What the task requires:
Scan the entries for the word "right" and return every line that has it.

--- Data supplied ---

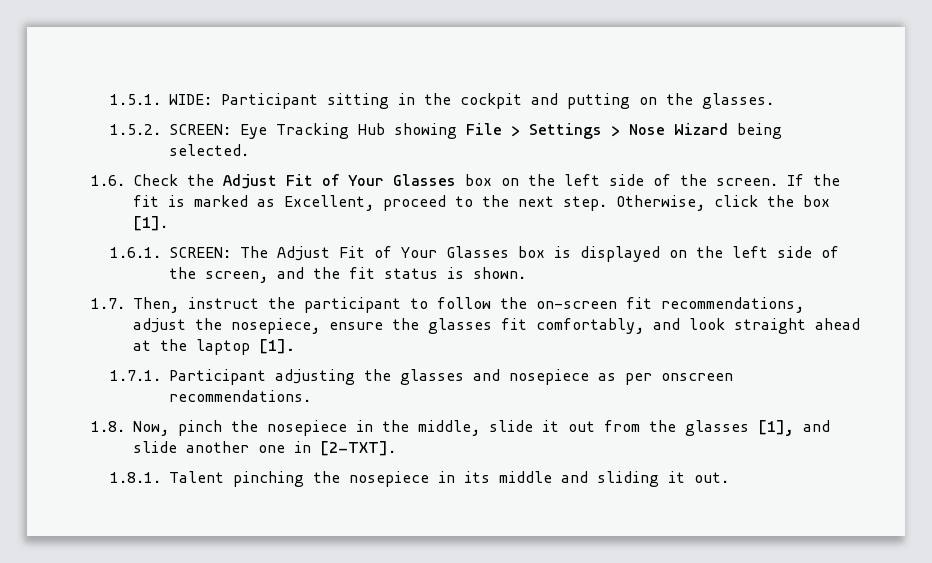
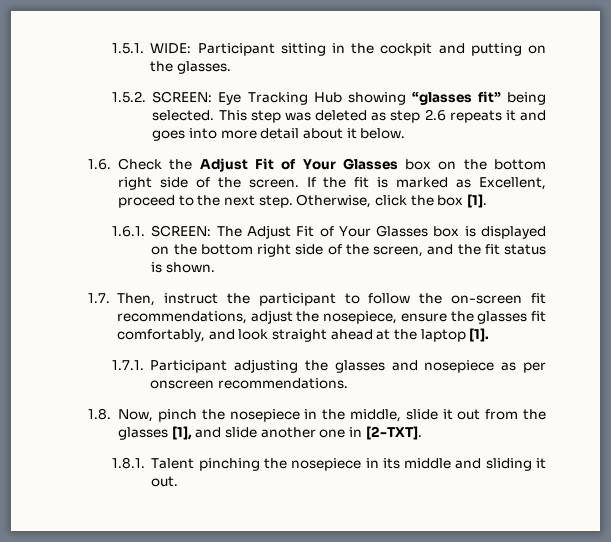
[465,123,782,139] [168,144,249,156] File > Settings > Nose Wizard being selected. -> [411,91,546,105] [152,109,547,123] [152,128,406,141] “glasses fit” being selected. This step was deleted as step 2.6 repeats it and goes into more detail about it below.
[563,174,600,186] left -> [494,159,546,170] [118,177,153,190] bottom right
[731,246,768,258] left -> [200,244,292,257] bottom right

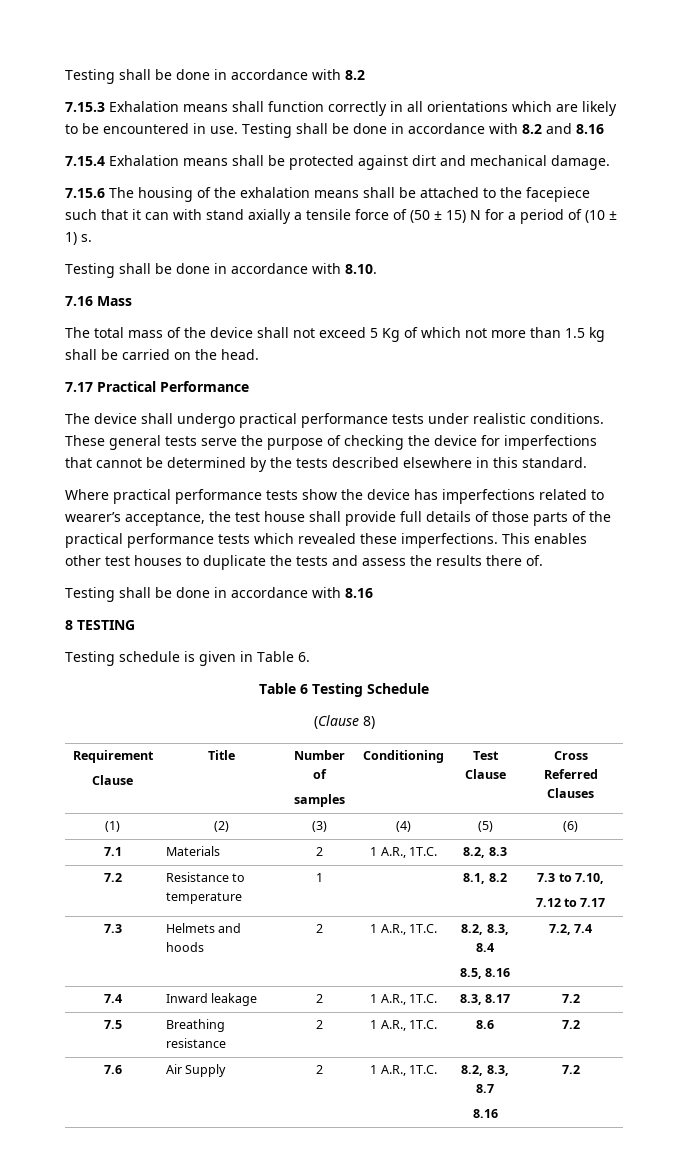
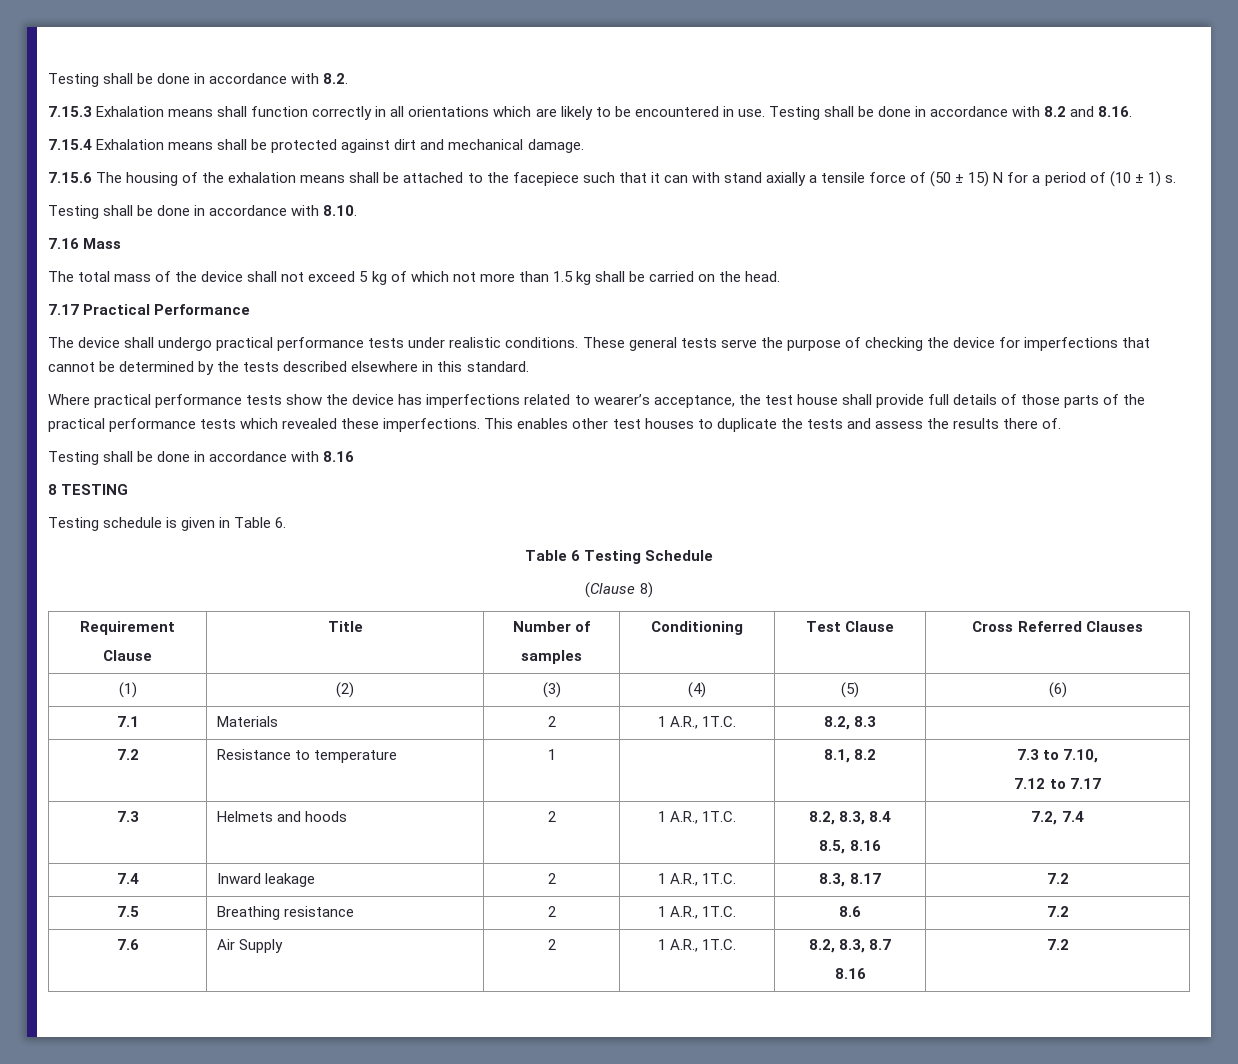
[65,69,365,84] Testing shall be done in accordance with 8.2 -> [48,73,349,87] Testing shall be done in accordance with 8.2.
[576,124,604,134] 8.16 -> [1098,106,1133,117] 8.16.
[382,328,400,342] Kg -> [371,271,387,285] kg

---

Solution to the exercise:
[563,174,600,186] left -> [494,159,546,170] [118,177,153,190] bottom right
[731,246,768,258] left -> [200,244,292,257] bottom right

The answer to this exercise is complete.